Taizhou Central Hospital (Taizhou University Hospital), Taizhou University, Zhejiang, 318000, China.
College of Computer and Information, Hohai University, Nanjing, 210098, China.
J Digit Imaging. 2022 Apr;35(2):153-161. doi: 10.1007/s10278-021-00558-8. Epub 2022 Jan 10.

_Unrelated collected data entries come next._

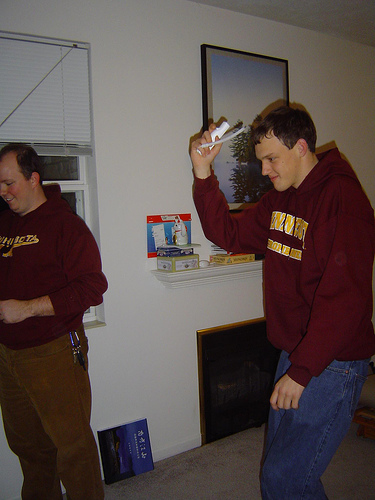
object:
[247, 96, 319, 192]
head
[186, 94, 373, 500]
person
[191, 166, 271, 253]
arm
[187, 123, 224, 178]
hand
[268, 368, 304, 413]
hand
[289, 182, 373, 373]
arm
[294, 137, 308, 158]
ear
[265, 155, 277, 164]
eye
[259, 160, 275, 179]
nose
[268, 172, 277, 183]
mouth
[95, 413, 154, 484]
book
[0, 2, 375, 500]
wall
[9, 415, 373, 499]
carpet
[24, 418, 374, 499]
floor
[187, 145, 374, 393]
sweater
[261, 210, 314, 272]
logo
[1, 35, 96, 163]
blinds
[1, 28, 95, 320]
window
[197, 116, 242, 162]
remote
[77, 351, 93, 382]
keys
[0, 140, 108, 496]
man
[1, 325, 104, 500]
pants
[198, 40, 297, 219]
picture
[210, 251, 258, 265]
book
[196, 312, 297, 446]
fireplace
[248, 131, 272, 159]
forehead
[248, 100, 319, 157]
hair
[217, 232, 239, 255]
elbow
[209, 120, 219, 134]
finger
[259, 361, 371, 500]
leg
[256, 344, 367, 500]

Anomaly detection has been applied in the various disease of medical practice, such as breast cancer, retinal, lung lesion, and skin disease. However, in real-world anomaly detection, there exist a large number of healthy samples, and but very few sick samples. To alleviate the problem of data imbalance in anomaly detection, this paper proposes an unsupervised learning method for deep anomaly detection based on an improved adversarial autoencoder, in which a module called chain of convolutional block (CCB) is employed instead of the conventional skip-connections used in adversarial autoencoder. Such CCB connections provide considerable advantages via direct connections, not only preserving both global and local information but also alleviating the problem of semantic disparity between the encoding features and the corresponding decoding features. The proposed method is thus able to capture the distribution of normal samples within both image space and latent vector space. By means of minimizing the reconstruction error within both spaces during training phase, higher reconstruction error during test phase is indicative of an anomaly. Our method is trained only on the healthy persons in order to learn the distribution of normal samples and can detect sick samples based on high deviation from the distribution of normality in an unsupervised way. Experimental results for multiple datasets from different fields demonstrate that the proposed method yields superior performance to state-of-the-art methods.
异常检测已应用于医学实践中的各种疾病,如乳腺癌、视网膜、肺部病变和皮肤病。然而,在实际的异常检测中,存在大量的健康样本,而只有很少的患病样本。为了缓解异常检测中的数据不平衡问题,本文提出了一种基于改进的对抗自动编码器的深度异常检测无监督学习方法,其中使用了称为卷积块链(CCB)的模块来代替对抗自动编码器中使用的常规跳过连接。这种 CCB 连接通过直接连接提供了相当大的优势,不仅保留了全局和局部信息,而且缓解了编码特征和相应解码特征之间的语义差异问题。因此,该方法能够在图像空间和潜在向量空间内捕获正常样本的分布。通过在训练阶段在两个空间内最小化重建误差,可以在测试阶段通过更高的重建误差指示异常。我们的方法仅在健康人身上进行训练,以便学习正常样本的分布,并可以以无监督的方式基于与正常性分布的高度偏差来检测患病样本。来自不同领域的多个数据集的实验结果表明,该方法的性能优于最先进的方法。